The Conservative rebels, with Mark Reckless among their leaders, said they hoped Cameron would act on the non-binding motion if it passed. They argue that the domestic austerity measures implemented should be coupled with cutbacks at the EU level.
"Then David Cameron can go to Brussels as [former Conservative prime minister] Margaret Thatcher went before him, as head of a united parliament to represent our interests in Brussels and to say when we are seeing such cuts at home, there should be at least some reduction in the EU," Reckless told parliament before the vote.
The leader of the opposition Labour party, Ed Miliband, said Wednesday's vote showed that Cameron was "weak abroad and weak at home." Labour, not usually counted among Britain's euro-skeptics, overwhelmingly supported the motion demanding a smaller EU budget - a move Cameron labeled "rank opportunism."
Cameron has already departed from European policy once since taking office, dramatically deciding last December not to enter into the EU's "fiscal compact," a plan to implement greater fiscal coordination and reduced domestic budget deficits across the bloc.
European leaders will convene in Brussels on November 22 and 23 for a special summit to discuss the EU's 2014-2020 budget.

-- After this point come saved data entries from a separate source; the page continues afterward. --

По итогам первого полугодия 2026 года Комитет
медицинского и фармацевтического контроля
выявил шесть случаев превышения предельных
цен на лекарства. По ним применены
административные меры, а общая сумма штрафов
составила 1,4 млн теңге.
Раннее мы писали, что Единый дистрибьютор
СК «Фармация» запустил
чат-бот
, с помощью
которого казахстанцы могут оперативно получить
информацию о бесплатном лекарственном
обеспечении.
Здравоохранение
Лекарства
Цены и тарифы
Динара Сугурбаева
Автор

The European Commission is seeking a seven-year budget with an upper limit of 1,033 billion euros ($1,339 billion). This represents a 5-percent rise on 2007-2013 spending, but Brussels says it is a slight reduction when adjusted for inflation and economic growth in the bloc.
Britain is not the only country to have called on the EU to reduce spending amid domestic austerity measures in several member states. German and French officials have said the bloc should make do with less, though they are set to disagree on where to cut. Agriculture spending, the largest single chunk of EU expenditure each year, is liable to bear the brunt of any cuts - a move, however, that may not be popular with France.
Three quarters of the current EU budget is spent either on agricultural subsidies or regional development aid.